Final answer:
To assess whether an advertising claim that an unknown population mean is at least 20 is correct, one must conduct hypothesis testing, selecting the appropriate statistical test based on sample size and known population parameters, while ensuring the sampling method is random and representative to make valid conclusions.
Step-by-step explanation:
To determine if the advertising label is correct and to support the claim that the unknown population mean is at least 20, one must perform hypothesis testing. Depending on the sample size and whether the population standard deviation is known, one would typically use a t-test or z-test. Accurate conclusions also depend on how representative and random the sample is, which can be affected by the sampling method used (e.g., convenience sampling, simple random sampling). For instance, if a marketing team surveys 150 households and 43 have three cell phones, and they want to test if this supports a different proportion from 30 percent, they would use a binomial or normal distribution depending on the sample size and approximation conditions.
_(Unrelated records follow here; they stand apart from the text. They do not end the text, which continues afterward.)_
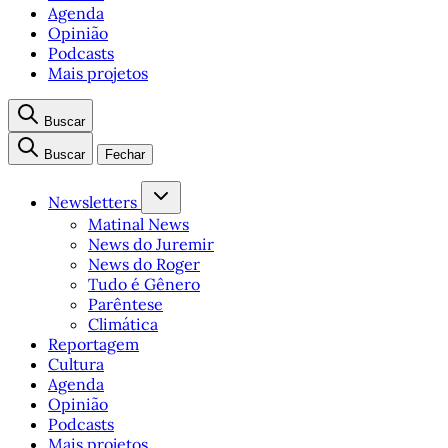
Agenda
Opinião
Podcasts
Mais projetos
Buscar
Buscar
Fechar
Newsletters
Matinal News
News do Juremir
News do Roger
Tudo é Gênero
Parêntese
Climática
Reportagem
Cultura
Agenda
Opinião
Podcasts
Mais projetos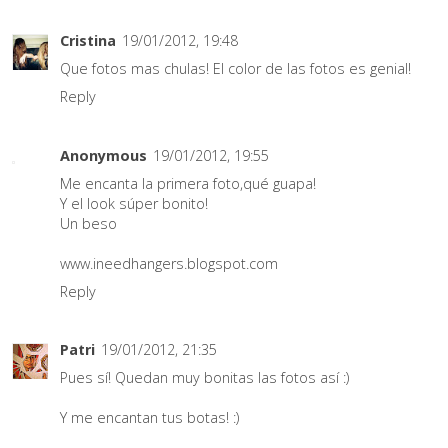
Cristina
19/01/2012, 19:48
Que fotos mas chulas! El color de las fotos es genial!
Reply
Anonymous
19/01/2012, 19:55
Me encanta la primera foto,qué guapa!
Y el look súper bonito!
Un beso
www.ineedhangers.blogspot.com
Reply
Patri
19/01/2012, 21:35
Pues sí! Quedan muy bonitas las fotos así :)
Y me encantan tus botas! :)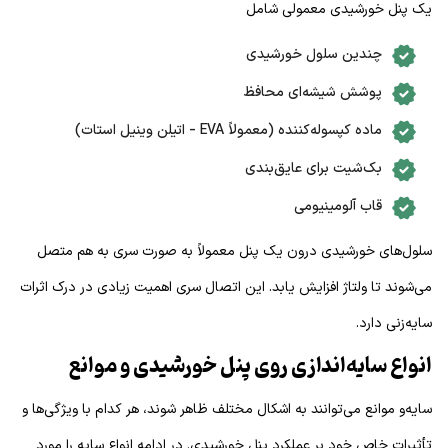
یک پنل خورشیدی معمولی شامل
چندین سلول خورشیدی
پوشش شیشه‌ای محافظ
ماده کپسوله‌کننده (معمولاً EVA – اتیلن وینیل استات)
بک‌شیت برای عایق‌بندی
قاب آلومینیومی
سلول‌های خورشیدی درون یک پنل معمولاً به صورت سری به هم متصل
می‌شوند تا ولتاژ افزایش یابد. این اتصال سری اهمیت زیادی در درک اثرات
سایه‌زنی دارد.
انواع سایه‌اندازی روی پنل خورشیدی و موانع
سایه‌و موانع می‌توانند به اشکال مختلف ظاهر شوند، هر کدام با ویژگی‌ها و
تأثیرات خاص خود بر عملکرد پنل خورشیدی. در ادامه انواع سایه را مورد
When a study reports a population mean, for example, 13, and you collect a sample with a mean of 12.8 and a standard deviation of two from 20 individuals, if the population is normally distributed, a t-test would be appropriate since the sample is < 30 and the population standard deviation is unknown. Similarly, with a proportion in a taste test, if you have a sample of 100 people with 39 percent preferring Brand A and you want to test this against a population proportion of 42 percent, you would use a normal distribution for the hypothesis test if the sample size is sufficient for the normal approximation to the binomial distribution to hold.
In cases like convenience sampling at a concert or publishing an article with disease prevalence statistics, the representativeness, and potential biases must be critically examined before drawing conclusions about the entire population from the samples collected.